## TASK STATEMENT
Give the number of lines in this listing that hold "Запоріжжя". No other words belong in the reply.

## STORED DATA
▬▬▬▬▬▬
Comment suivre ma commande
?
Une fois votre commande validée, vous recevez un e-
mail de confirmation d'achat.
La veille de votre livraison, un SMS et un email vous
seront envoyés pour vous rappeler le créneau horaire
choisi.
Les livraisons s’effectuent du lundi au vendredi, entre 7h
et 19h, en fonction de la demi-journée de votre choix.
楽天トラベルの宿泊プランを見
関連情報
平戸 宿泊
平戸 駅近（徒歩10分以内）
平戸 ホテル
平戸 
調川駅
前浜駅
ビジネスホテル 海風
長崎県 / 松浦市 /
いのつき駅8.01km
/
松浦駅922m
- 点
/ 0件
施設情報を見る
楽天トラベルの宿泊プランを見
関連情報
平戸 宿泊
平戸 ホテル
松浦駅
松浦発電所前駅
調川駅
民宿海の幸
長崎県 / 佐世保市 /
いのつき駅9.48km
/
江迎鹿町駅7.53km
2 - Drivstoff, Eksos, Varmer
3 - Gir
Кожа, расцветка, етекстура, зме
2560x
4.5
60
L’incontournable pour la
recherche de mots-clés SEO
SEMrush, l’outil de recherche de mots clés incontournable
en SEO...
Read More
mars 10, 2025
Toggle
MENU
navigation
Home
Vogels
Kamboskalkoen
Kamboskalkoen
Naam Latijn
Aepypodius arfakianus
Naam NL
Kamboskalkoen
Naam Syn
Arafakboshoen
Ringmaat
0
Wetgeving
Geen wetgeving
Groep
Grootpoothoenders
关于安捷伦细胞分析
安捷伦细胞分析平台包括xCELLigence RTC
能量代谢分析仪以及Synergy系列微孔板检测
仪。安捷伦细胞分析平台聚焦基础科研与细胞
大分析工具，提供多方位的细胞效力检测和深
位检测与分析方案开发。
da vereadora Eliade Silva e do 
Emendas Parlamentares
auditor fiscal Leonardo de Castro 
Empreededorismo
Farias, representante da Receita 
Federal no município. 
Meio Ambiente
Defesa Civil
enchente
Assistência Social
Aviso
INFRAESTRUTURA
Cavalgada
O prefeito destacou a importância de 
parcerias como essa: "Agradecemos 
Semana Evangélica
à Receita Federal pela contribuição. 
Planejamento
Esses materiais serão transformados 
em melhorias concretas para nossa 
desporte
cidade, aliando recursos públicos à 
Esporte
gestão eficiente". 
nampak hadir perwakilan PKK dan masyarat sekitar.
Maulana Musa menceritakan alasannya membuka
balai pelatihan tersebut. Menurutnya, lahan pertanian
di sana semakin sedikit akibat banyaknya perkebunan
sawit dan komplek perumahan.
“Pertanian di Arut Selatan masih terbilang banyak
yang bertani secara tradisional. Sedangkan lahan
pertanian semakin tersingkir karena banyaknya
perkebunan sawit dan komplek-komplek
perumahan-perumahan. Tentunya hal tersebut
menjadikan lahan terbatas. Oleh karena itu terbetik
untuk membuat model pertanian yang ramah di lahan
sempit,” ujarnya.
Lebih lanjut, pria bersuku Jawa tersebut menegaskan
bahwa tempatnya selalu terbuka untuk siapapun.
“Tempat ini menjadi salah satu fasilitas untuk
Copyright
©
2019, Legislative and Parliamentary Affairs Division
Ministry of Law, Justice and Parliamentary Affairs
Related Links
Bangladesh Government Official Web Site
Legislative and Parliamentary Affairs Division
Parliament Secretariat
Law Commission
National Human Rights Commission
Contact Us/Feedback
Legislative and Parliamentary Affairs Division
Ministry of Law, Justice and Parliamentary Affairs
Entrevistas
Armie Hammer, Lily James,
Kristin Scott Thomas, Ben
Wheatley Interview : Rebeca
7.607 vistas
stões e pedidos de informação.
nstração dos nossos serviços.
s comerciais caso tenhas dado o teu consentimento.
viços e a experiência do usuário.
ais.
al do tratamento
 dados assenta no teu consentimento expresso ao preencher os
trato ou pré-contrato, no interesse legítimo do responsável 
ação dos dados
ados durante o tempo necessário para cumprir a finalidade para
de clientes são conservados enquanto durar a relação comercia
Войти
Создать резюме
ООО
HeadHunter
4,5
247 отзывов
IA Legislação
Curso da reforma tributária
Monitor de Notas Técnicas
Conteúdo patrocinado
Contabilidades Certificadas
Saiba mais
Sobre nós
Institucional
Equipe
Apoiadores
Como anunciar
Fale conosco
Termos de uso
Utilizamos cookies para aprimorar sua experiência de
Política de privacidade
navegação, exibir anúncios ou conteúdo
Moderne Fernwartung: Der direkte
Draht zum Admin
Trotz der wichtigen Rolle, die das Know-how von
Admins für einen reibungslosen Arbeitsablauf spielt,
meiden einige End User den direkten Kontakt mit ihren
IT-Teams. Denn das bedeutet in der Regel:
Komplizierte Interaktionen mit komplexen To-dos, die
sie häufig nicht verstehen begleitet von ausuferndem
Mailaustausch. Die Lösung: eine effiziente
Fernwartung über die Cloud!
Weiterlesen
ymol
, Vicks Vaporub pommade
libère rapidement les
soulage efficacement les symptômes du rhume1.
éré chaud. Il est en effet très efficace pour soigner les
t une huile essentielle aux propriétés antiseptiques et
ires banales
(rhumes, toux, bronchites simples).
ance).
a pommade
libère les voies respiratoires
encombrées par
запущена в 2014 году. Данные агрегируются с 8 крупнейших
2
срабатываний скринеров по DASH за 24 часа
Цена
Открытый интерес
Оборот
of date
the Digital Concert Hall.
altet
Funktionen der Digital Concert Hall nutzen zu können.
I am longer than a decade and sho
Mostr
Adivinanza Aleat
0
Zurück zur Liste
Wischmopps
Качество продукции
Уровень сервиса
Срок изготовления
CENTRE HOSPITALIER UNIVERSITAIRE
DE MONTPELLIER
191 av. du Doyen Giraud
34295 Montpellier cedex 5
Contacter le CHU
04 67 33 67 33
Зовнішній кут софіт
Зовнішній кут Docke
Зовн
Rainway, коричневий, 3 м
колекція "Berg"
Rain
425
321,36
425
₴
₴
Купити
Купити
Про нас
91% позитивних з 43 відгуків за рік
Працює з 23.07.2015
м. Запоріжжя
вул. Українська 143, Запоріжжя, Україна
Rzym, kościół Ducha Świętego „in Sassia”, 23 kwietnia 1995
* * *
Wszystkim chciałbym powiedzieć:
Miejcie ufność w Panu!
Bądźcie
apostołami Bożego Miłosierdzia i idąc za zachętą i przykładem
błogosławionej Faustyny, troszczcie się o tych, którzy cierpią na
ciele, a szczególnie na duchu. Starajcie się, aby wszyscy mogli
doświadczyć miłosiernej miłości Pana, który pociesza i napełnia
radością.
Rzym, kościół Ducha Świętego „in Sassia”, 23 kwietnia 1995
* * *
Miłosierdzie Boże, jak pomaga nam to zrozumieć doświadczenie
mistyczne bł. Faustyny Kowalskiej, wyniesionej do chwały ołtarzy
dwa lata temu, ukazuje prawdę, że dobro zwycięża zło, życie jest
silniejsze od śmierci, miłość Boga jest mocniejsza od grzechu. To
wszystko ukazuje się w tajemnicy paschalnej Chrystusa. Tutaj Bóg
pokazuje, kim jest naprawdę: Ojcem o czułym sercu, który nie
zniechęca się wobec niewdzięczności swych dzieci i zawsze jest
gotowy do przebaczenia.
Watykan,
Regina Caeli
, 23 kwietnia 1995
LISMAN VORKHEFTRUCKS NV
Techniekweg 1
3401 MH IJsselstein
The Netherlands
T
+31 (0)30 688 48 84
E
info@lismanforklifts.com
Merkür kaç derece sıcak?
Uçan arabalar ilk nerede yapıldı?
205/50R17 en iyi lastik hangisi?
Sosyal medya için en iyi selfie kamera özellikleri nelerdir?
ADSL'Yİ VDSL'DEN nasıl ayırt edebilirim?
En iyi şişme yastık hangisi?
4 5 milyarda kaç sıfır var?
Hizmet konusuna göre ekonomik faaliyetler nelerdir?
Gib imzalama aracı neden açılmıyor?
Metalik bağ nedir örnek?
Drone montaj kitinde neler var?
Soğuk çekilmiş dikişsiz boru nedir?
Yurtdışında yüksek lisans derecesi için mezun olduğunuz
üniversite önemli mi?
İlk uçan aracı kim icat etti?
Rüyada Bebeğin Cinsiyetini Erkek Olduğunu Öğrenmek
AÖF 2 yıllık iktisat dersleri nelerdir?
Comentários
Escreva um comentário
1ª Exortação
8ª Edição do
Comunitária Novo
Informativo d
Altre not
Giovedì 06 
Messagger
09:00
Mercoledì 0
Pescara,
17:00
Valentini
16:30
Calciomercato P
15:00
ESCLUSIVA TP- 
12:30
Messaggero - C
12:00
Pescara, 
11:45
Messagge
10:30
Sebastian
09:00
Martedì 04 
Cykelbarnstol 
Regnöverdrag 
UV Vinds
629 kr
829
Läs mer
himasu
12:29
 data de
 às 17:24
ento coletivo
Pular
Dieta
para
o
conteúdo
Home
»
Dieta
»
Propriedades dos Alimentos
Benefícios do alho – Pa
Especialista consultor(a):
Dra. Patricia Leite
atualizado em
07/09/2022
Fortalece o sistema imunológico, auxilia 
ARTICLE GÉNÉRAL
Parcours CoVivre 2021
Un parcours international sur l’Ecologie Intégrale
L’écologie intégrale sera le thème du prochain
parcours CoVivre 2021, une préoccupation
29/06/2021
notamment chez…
▬▬▬▬▬▬
## SOLUTION TO THIS TASK
2